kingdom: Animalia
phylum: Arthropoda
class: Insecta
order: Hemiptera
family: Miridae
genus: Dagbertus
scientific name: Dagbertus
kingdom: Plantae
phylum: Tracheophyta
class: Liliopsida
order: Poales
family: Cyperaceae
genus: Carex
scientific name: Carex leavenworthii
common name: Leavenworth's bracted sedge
--
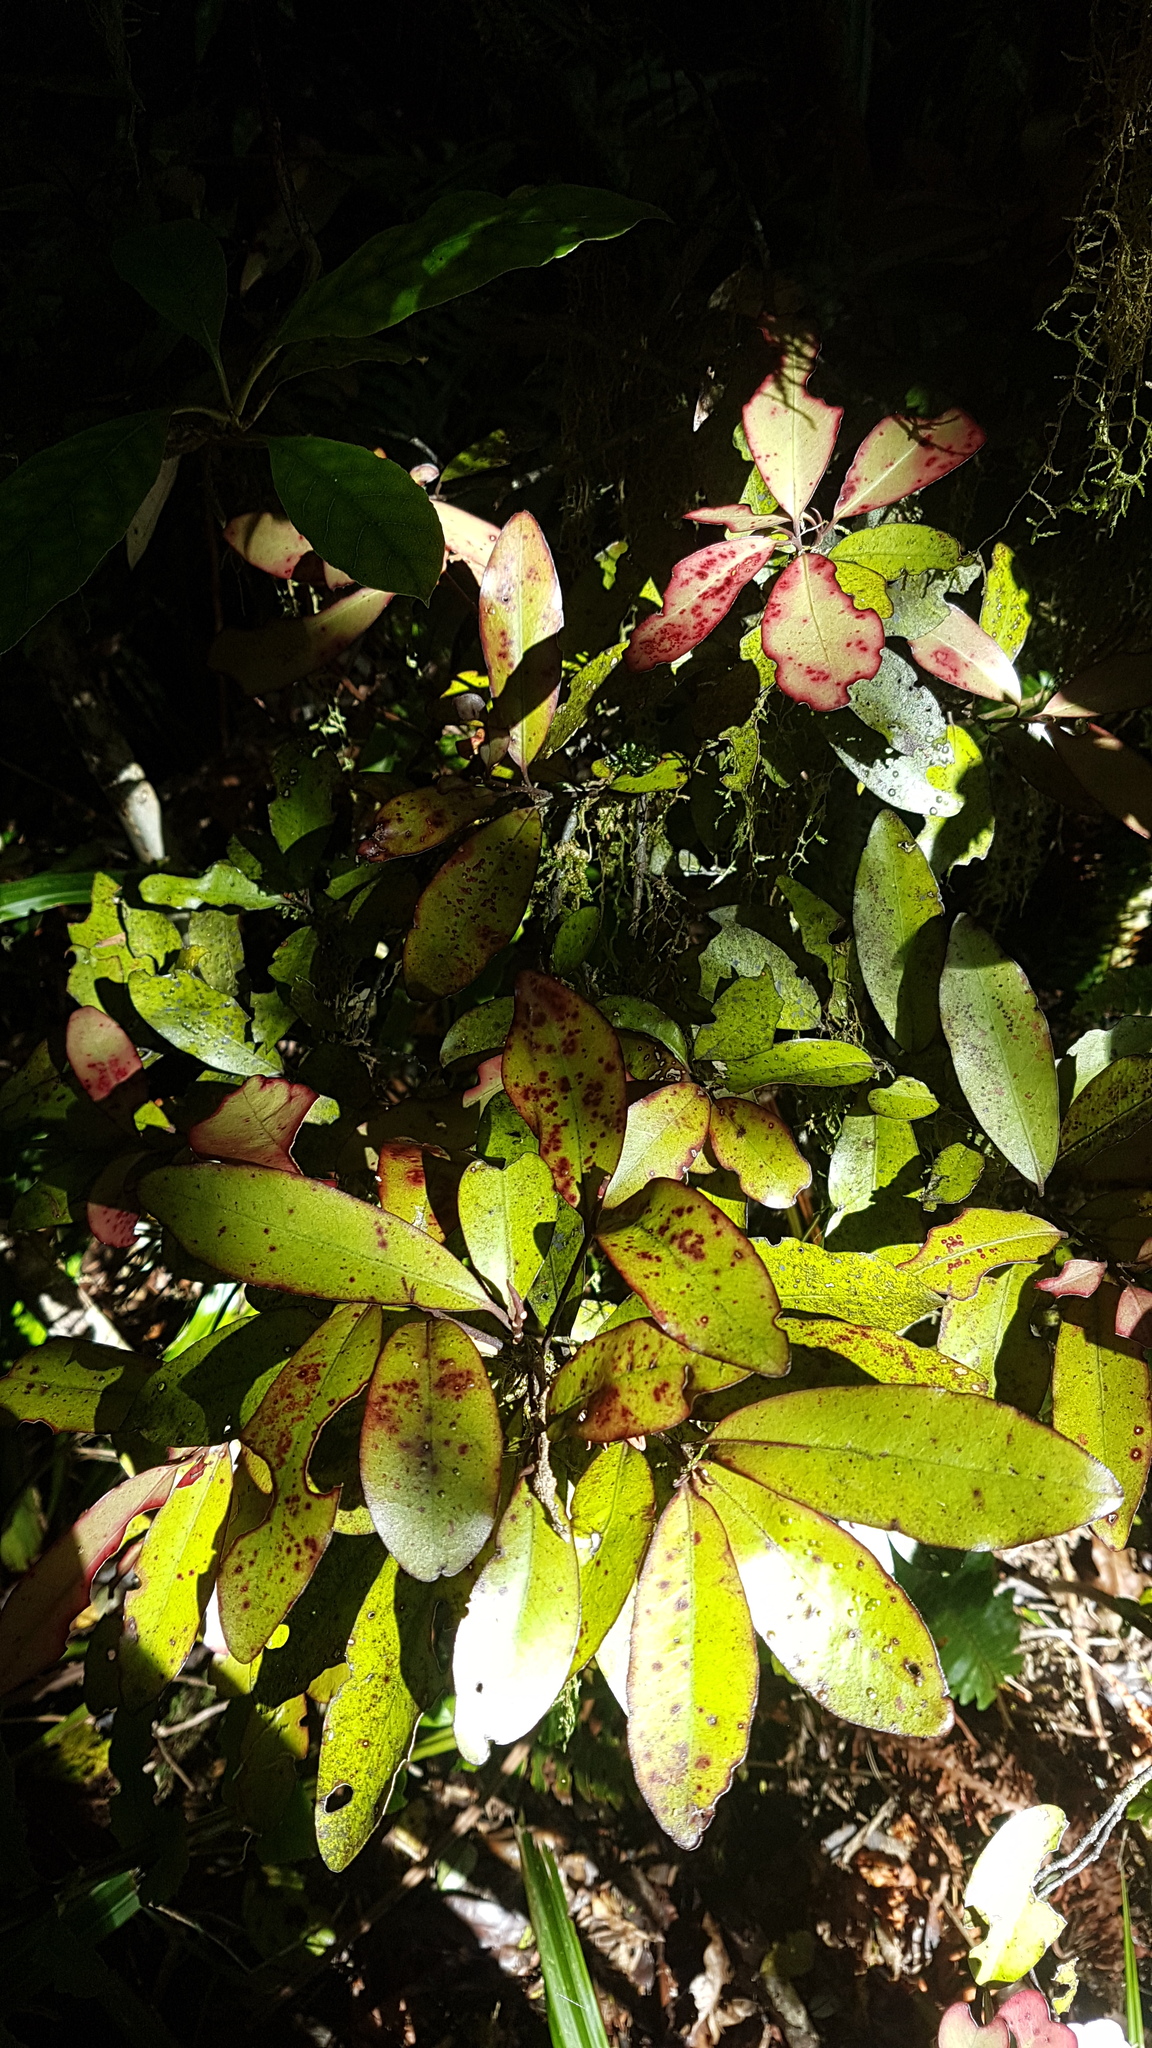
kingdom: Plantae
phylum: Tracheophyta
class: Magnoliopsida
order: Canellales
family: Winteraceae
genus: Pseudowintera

DESCRIPTION OF THE TASK: Rewrite the lines from the line with "class: Insecta" to the line with "scientific name: Carex leavenworthii", substituting "Latin name" for "scientific name" and changing nothing else. Give only those lines.

COMPLETE RESPONSE:
class: Insecta
order: Hemiptera
family: Miridae
genus: Dagbertus
Latin name: Dagbertus
kingdom: Plantae
phylum: Tracheophyta
class: Liliopsida
order: Poales
family: Cyperaceae
genus: Carex
Latin name: Carex leavenworthii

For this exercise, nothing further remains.